第12章 【番外編】マツノトクエスト 第十一章
「がぼがぼがぼ………」
段々意識が遠のくのがわかって、そのまま意識を失いそうになった時、白い服を着て緑の草みたいな輪っかを頭に被った神様のような男が目の前に出てきた。
私はその男に手をかざされて空気の玉のような物に入れられてしまう。
「っ………アンタ……!」
━━━━━━━━━━ザバァアアア
泉から顔を出し、その姿が残った男達の前に現れた。
私は空気の玉の中で泉に沈められてしまい身動きが出来ない。
抜け出そうともがくけど、クルクルとその中で体が回転してしまって酔いそうだ。
「え……誰?」
「おい、あいつをどこにやったんだよお前!!」
「誰だっ、フーアーユー!!」
突然泉から顔を出した相手に男3人はたじろぐが、逃げ出そうとはしないらしい。
水の中からこもった声が上から聞こえてくる。
「貴方達が落としたのは、この綺麗でボンキュボンな女性ですか? それともゼリーの女性ですか?」
「「「綺麗でボンキュボンなナス子です」」」
おい、お前ら即答に変な事言ってんなよ!!
見直した私の純粋な心を返せコノヤロウ━━━━!!
「どちらもハズれですね、正直者でない君達には………死んでもらいましょう」
「え?!」
「なっ、いきなり出てきて何?!」
「それより本物のナス子はどこにやったんだ!」
カラ松、お前も綺麗な私と答えたのを知っているぞ。
水の中に沈められているとしてもこの耳でしかと聞いていたからな。
それより、私はこの泉にいる男を知っている。
それは、やっと会えた三男……チョロ松だ。
私をこうやって閉じ込めたって事はコイツも皆と同じか。
会えたのに、会いたかったのに……、どうして皆忘れちゃってるの。
親友なのに、寂しいよチョロ松。
私のそんな思いなど届く事はなく、チョロ松の姿は神様のような、泉の精なような物から変わり緑の服を着た魔法使いみたいな恰好に変化した。

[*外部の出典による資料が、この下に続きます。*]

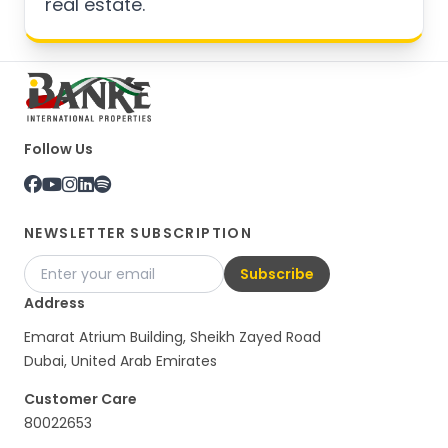
real estate.
Follow Us
NEWSLETTER SUBSCRIPTION
Subscribe
Address
Emarat Atrium Building, Sheikh Zayed Road
Dubai, United Arab Emirates
Customer Care
80022653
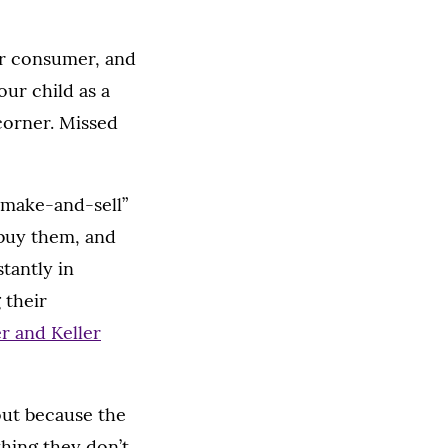
ur consumer, and
our child as a
corner. Missed
 “make-and-sell”
buy them, and
tantly in
 their
r and Keller
out because the
hing they don’t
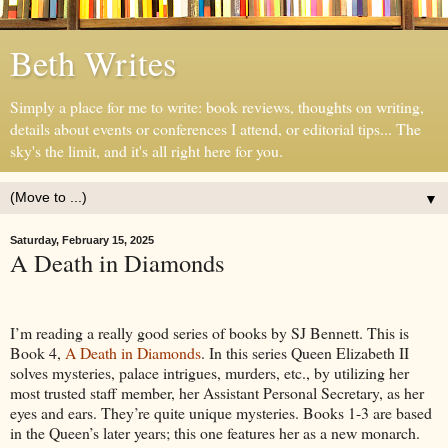
Beth Writes
Simply a place for me to write: book reviews, thoughts on writing,
details about events or conferences I attend, or editorial tips... The
sky's the limit, and it's all right here for you.
▼
Saturday, February 15, 2025
A Death in Diamonds
I’m reading a really good series of books by SJ Bennett. This is
Book 4,
A Death in Diamonds
. In this series Queen Elizabeth II
solves mysteries, palace intrigues, murders, etc., by utilizing her
most trusted staff member, her Assistant Personal Secretary, as her
eyes and ears. They’re quite unique mysteries. Books 1-3 are based
in the Queen’s later years; this one features her as a new monarch.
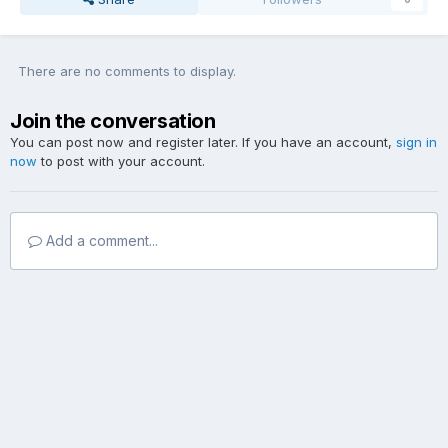
There are no comments to display.
Join the conversation
You can post now and register later. If you have an account,
sign in
now
to post with your account.
Add a comment...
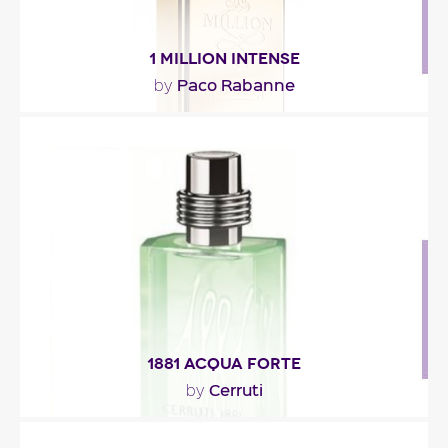
1 MILLION INTENSE
Paco Rabanne
by
"1 Million Intense opens with a citrusy note of
mandarin orange that is jazzed up with a whole..."
Fragance detail
1881 ACQUA FORTE
Cerruti
by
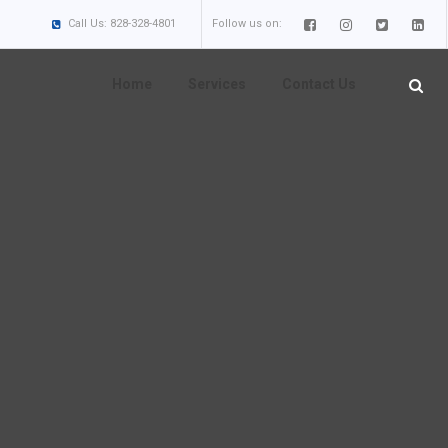
Call Us: 828-328-4801
Follow us on:
Home
Services
Contact Us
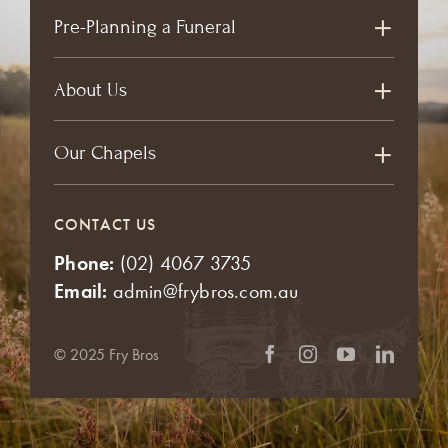
Pre-Planning a Funeral
About Us
Our Chapels
CONTACT US
Phone:
(02) 4067 3735
Email:
admin@frybros.com.au
© 2025 Fry Bros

上でガシャーンとか、ドカっとかボーンとか音がするけど、戦闘してるんだろうな。
今日の私は完全にお荷物状態だ。
カッコ悪い事この上ない。
ダヨーンから守ってもらってばかりだし、こうやって人質みたいにされるし。
いや、でも手にはハリセンがある。
今召喚すれば何か手伝えるかもしれない。